Consider a motivating example:
Let $E\in \mathbb{Q}[y][x]$ be of degree $n=2$ (in $x$) and separable when viewed as a member of $\mathbb{Q}[x,y]$. Therefore we can calculate it's roots in $\mathbb{Q}[y][\sqrt[n]{D_E(y)}]$[1] where $D_E(y)\in\mathbb{Q}[y]$ is the discriminant of $E$
If we look for rational solutions $(x,y)$ for $E$ we must have $D_E(y)=z^n$ for some rational $z$ and therefore we can see that every such solution gives rise to a rational point $(y,z)$ on the curve $E': z^n=D_E(y)$.
Now this is not a bijection on the rational points of the curves, so we might as well make it one:
We can express $E'$ as a function of $y$ and $x(y,z)$ only (due to the fact that $D_E$ is a symmetric function of the roots) and writing $w=x(y,z)$ we can get a new curve $E''(y,w)$ with the same rational points as $E$.
[1] We can do all of the above in degrees $3, 4$ as well, only we would have to repeat the construction a number of times. We only need the solvaibilty of $S_n$ for $n\leq 4$ for the construction.
Example:
Let $E$ denote $x^2+3xy^2+2y^4+4$
$\Rightarrow D(y)=y^4-16$
$E(F)=\{(\frac{-3y^2+\sqrt{D(y)}}{2}, y) \cup (\frac{-3y^2-\sqrt{D(y)}}{2}, y): y\in F\}$ for every field $F/\mathbb{Q}(y)(\sqrt{D(y)})$
Now $(x,y)\in \mathbb{Q}^2 \iff (y, \sqrt{D(y)})\in\mathbb{Q}^2$
And we can now write $z^2 = y^4 - 16$ and we want different $z$s that give rise to the same $x$ to yield the same solution. We can see that if $x(y,z) = x(y, z')$ then we must have either $z=z'$ or $z'=-z$ and therefore we care about solutions to $z^2-y^4+16$ up to the sign of $z$ which we know how to solve (this is a pet example as we could solve both equations without doing this either way).
Now I want this this to lift this operation to an endomorphism on some subspace of curves with $E \mapsto E''$ (that preserves all rational points), the problem is that we seem to not have much control on the degree of $E''$ (in fact it seems to increase so this surely can't work in the present form).

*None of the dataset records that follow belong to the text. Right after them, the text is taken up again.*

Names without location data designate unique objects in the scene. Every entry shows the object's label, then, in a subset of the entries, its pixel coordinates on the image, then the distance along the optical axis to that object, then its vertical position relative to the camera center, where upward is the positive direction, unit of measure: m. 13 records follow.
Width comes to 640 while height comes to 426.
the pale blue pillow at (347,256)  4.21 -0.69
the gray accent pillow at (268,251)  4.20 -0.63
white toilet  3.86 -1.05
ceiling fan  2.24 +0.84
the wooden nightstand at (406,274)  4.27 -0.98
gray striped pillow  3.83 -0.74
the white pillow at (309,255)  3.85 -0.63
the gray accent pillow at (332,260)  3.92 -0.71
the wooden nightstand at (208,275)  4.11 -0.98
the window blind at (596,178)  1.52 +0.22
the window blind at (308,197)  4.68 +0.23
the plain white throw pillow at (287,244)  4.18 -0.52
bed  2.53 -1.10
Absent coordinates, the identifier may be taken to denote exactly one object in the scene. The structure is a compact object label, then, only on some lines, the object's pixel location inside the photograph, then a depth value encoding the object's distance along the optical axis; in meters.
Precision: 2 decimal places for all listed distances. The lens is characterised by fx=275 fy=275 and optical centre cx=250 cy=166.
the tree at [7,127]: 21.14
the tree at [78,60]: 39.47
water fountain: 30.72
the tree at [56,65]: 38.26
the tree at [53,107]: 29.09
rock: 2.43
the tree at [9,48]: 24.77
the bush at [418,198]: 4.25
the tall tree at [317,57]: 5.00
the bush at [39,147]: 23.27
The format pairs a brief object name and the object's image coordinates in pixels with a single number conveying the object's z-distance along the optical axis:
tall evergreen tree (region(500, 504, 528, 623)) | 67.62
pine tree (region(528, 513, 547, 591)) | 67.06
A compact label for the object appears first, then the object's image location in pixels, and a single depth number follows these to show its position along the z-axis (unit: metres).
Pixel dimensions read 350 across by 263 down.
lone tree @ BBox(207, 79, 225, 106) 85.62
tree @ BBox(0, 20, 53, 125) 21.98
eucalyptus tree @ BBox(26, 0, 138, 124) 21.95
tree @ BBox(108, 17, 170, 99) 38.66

All the above construction is just repeated application of basic Galois theory on the ground field $\mathbb{Q}(x_1,...,x_n)$
Question: Can this be replicated in some other ground field to make the following a well defined operation on some subspace of curves (and still preserve points in some "field of definition", or at least say these points lie over each other, if this field of definition is not the same between $E$ and $E''$)?
This comes from playing around with some examples, and I might be missing something basic that would not make this possible, so the answer to the question is probably "only trivial classes", but maybe there is interesting theory behind this.
I think this can only apply in some generalization of "theory of solvability by radicals" but am not sure what nature should this have.